[Structured page parsing data]
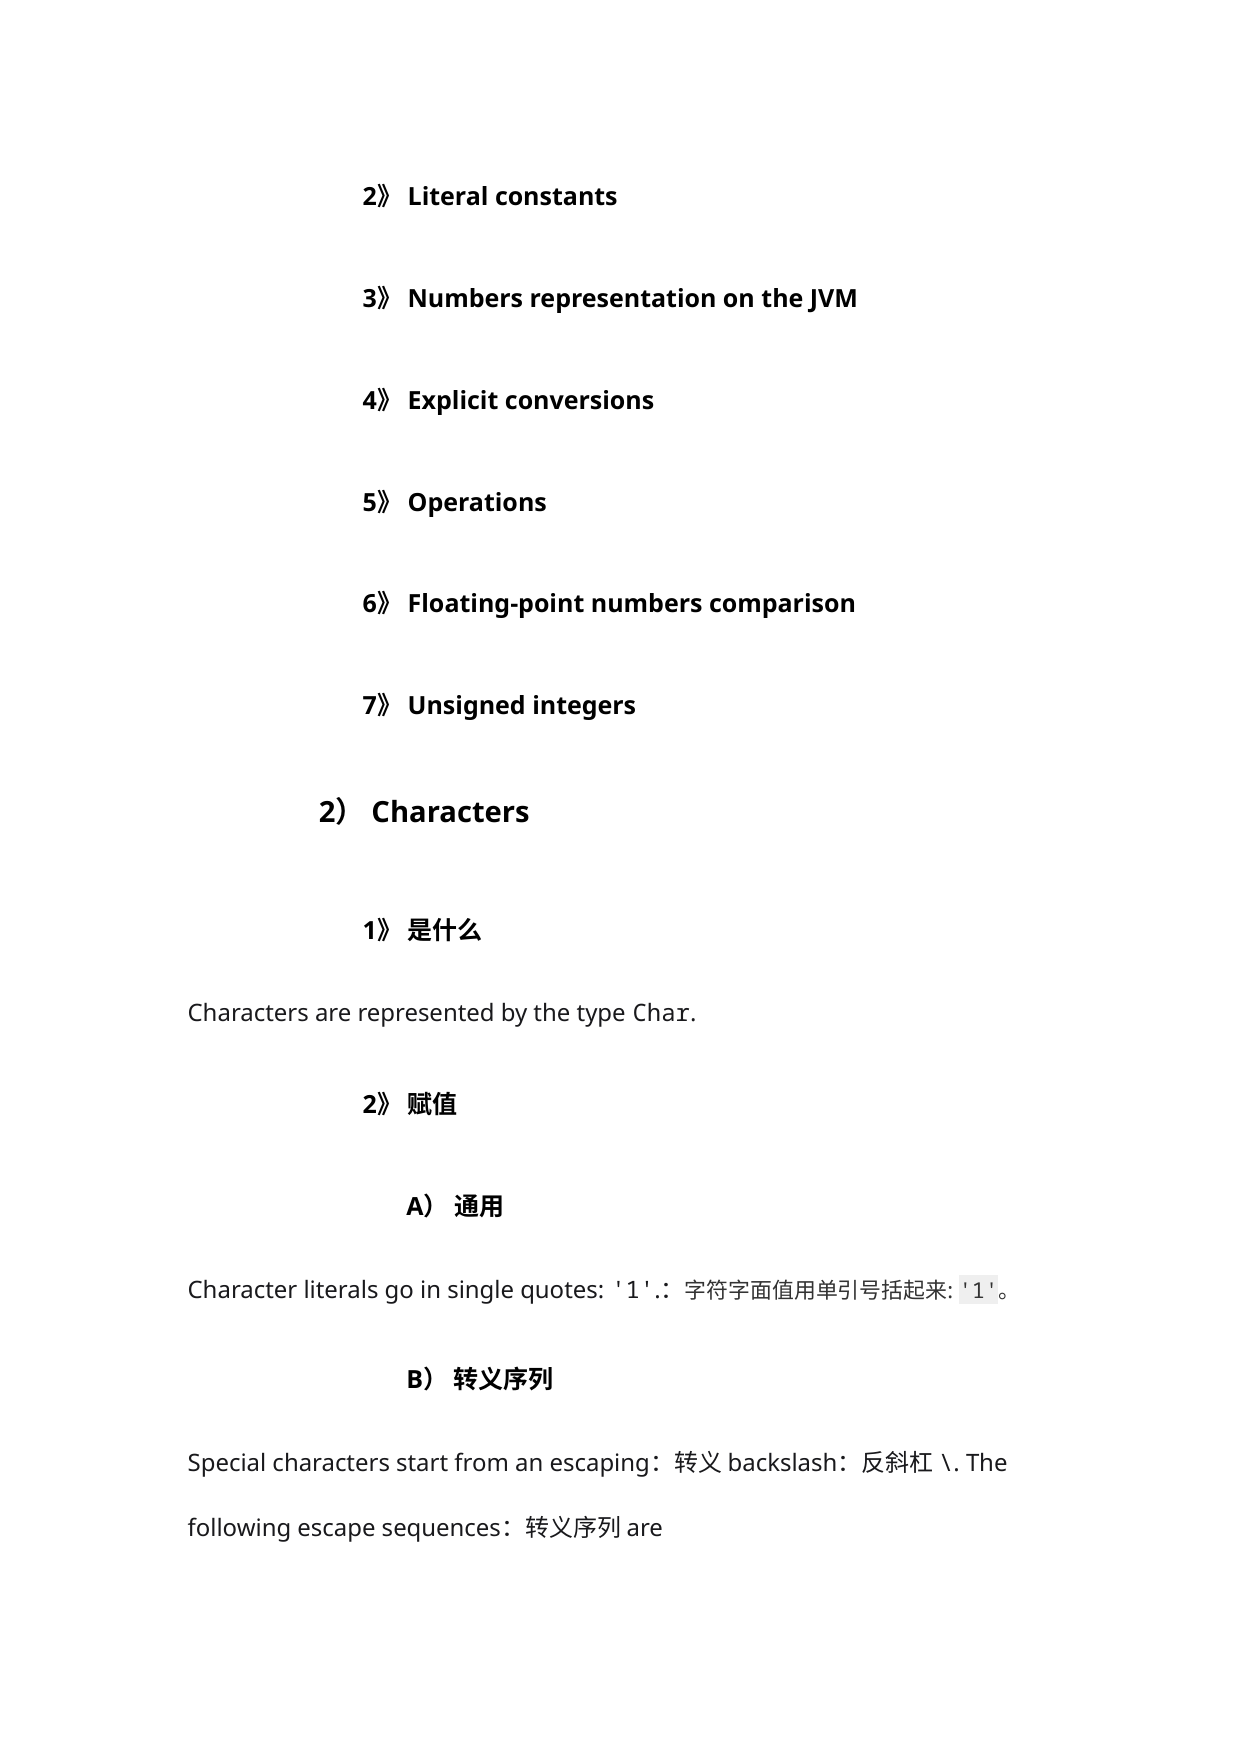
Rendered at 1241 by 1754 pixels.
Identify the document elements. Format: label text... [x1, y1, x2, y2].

text Character literals go in single quotes: '1'.：字符字面值用单引号括起来: '1'。 [187, 1255, 1053, 1320]
text following escape sequences：转义序列 are [187, 1494, 1053, 1559]
subtitle 1》 是什么 [319, 896, 1053, 961]
subtitle 4》 Explicit conversions [319, 366, 1053, 431]
subtitle 6》 Floating-point numbers comparison [319, 569, 1053, 634]
subtitle A） 通用 [187, 1172, 1053, 1237]
subtitle B） 转义序列 [187, 1345, 1053, 1410]
subtitle 2） Characters [275, 777, 1053, 842]
subtitle 7》 Unsigned integers [319, 671, 1053, 736]
text Characters are represented by the type Char. [187, 980, 1053, 1045]
text Special characters start from an escaping：转义 backslash：反斜杠 \. The [187, 1429, 1053, 1494]
subtitle 2》 Literal constants [319, 162, 1053, 227]
subtitle 3》 Numbers representation on the JVM [319, 264, 1053, 329]
subtitle 2》 赋值 [319, 1070, 1053, 1135]
subtitle 5》 Operations [319, 468, 1053, 533]
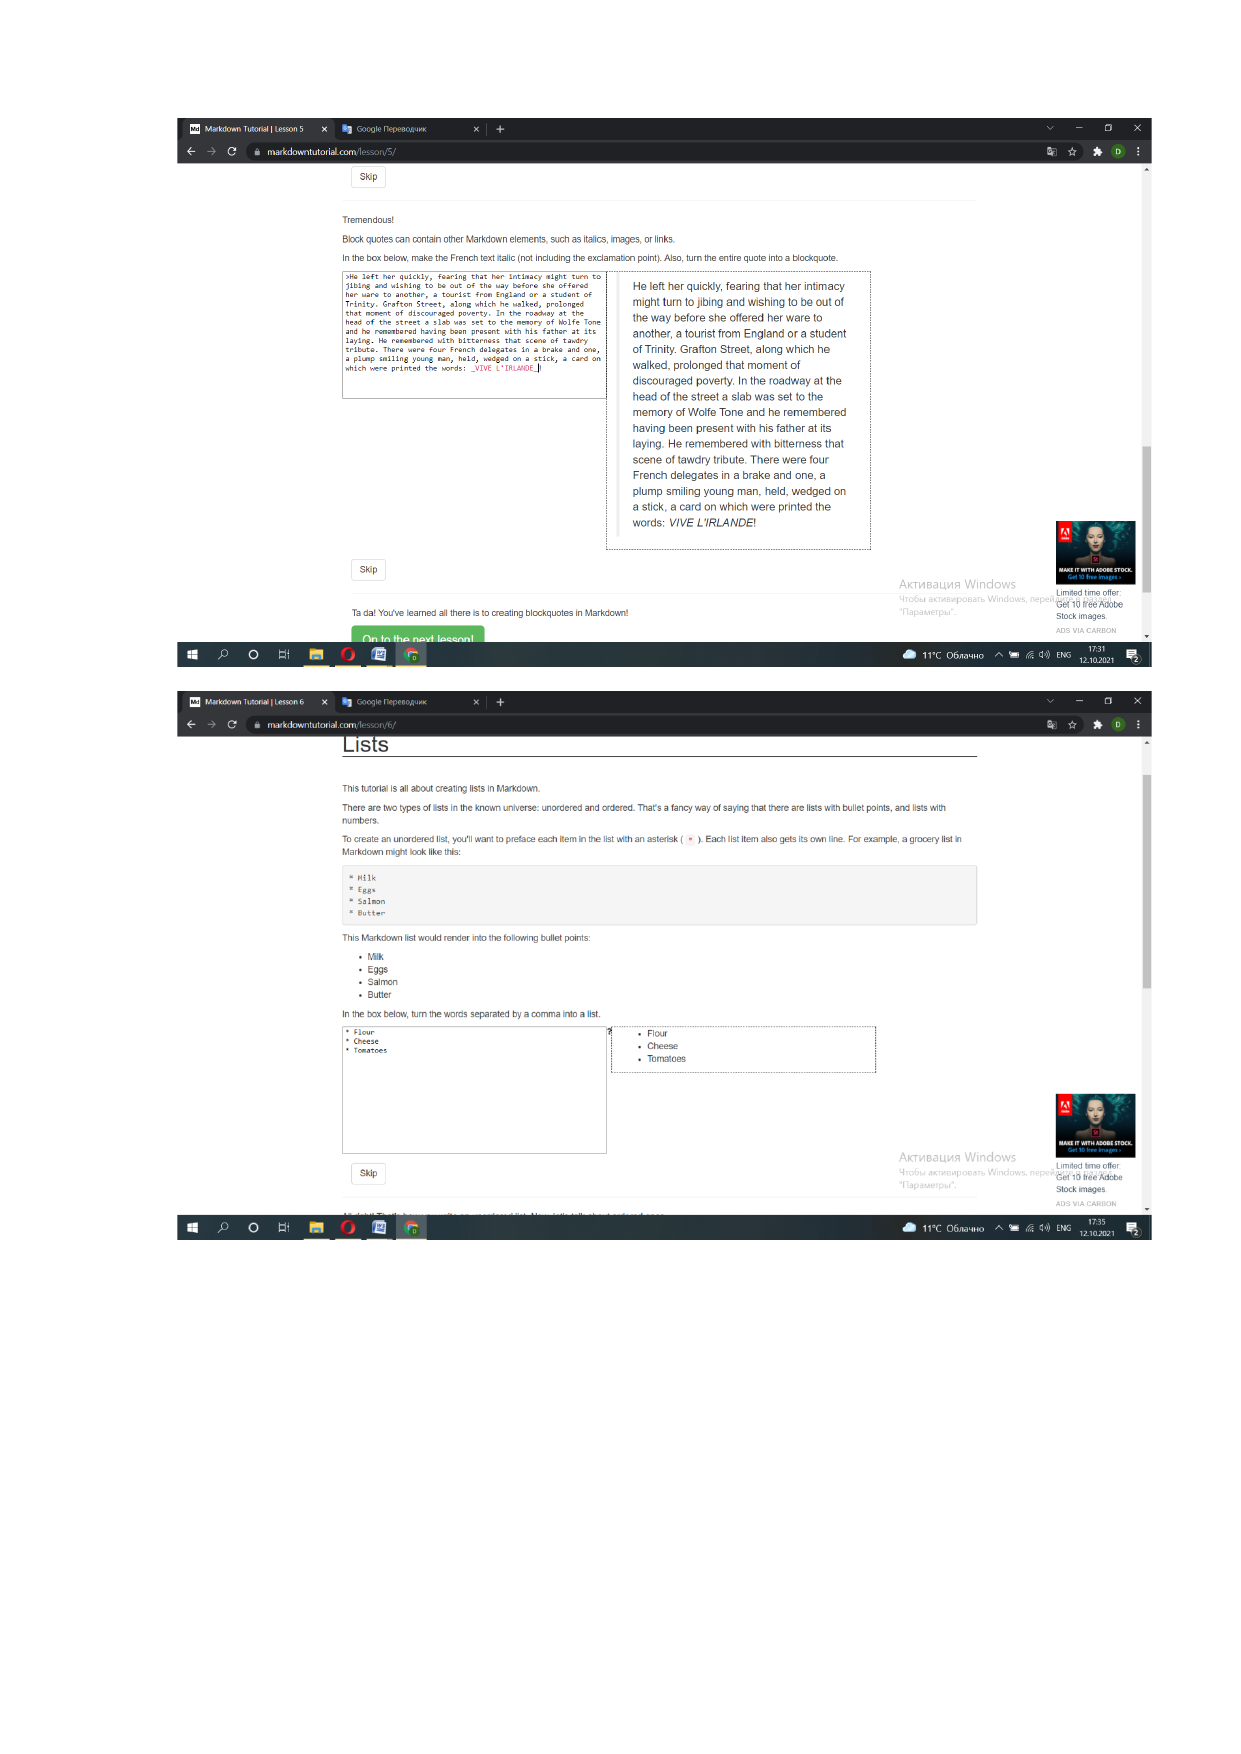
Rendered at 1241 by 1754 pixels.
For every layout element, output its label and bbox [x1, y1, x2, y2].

picture [177, 118, 1152, 667]
picture [177, 691, 1152, 1240]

* [EXERCISE DIRECTIONS] The reply should hold every line of the records unchanged and no pictures.

* [ANSWER TO THIS EXERCISE]
Rendered at 1241 by 1754 pixels.
Identify the document elements. Format: label text... [x1, y1, x2, y2].

text Character literals go in single quotes: '1'.：字符字面值用单引号括起来: '1'。 [187, 1255, 1053, 1320]
text following escape sequences：转义序列 are [187, 1494, 1053, 1559]
subtitle 1》 是什么 [319, 896, 1053, 961]
subtitle 4》 Explicit conversions [319, 366, 1053, 431]
subtitle 6》 Floating-point numbers comparison [319, 569, 1053, 634]
subtitle A） 通用 [187, 1172, 1053, 1237]
subtitle B） 转义序列 [187, 1345, 1053, 1410]
subtitle 2） Characters [275, 777, 1053, 842]
subtitle 7》 Unsigned integers [319, 671, 1053, 736]
text Characters are represented by the type Char. [187, 980, 1053, 1045]
text Special characters start from an escaping：转义 backslash：反斜杠 \. The [187, 1429, 1053, 1494]
subtitle 2》 Literal constants [319, 162, 1053, 227]
subtitle 3》 Numbers representation on the JVM [319, 264, 1053, 329]
subtitle 2》 赋值 [319, 1070, 1053, 1135]
subtitle 5》 Operations [319, 468, 1053, 533]
Rendered at 1241 by 1754 pixels.
For every layout element, output its label and bbox [x1, y1, x2, y2].

picture [177, 118, 1152, 667]
picture [177, 691, 1152, 1240]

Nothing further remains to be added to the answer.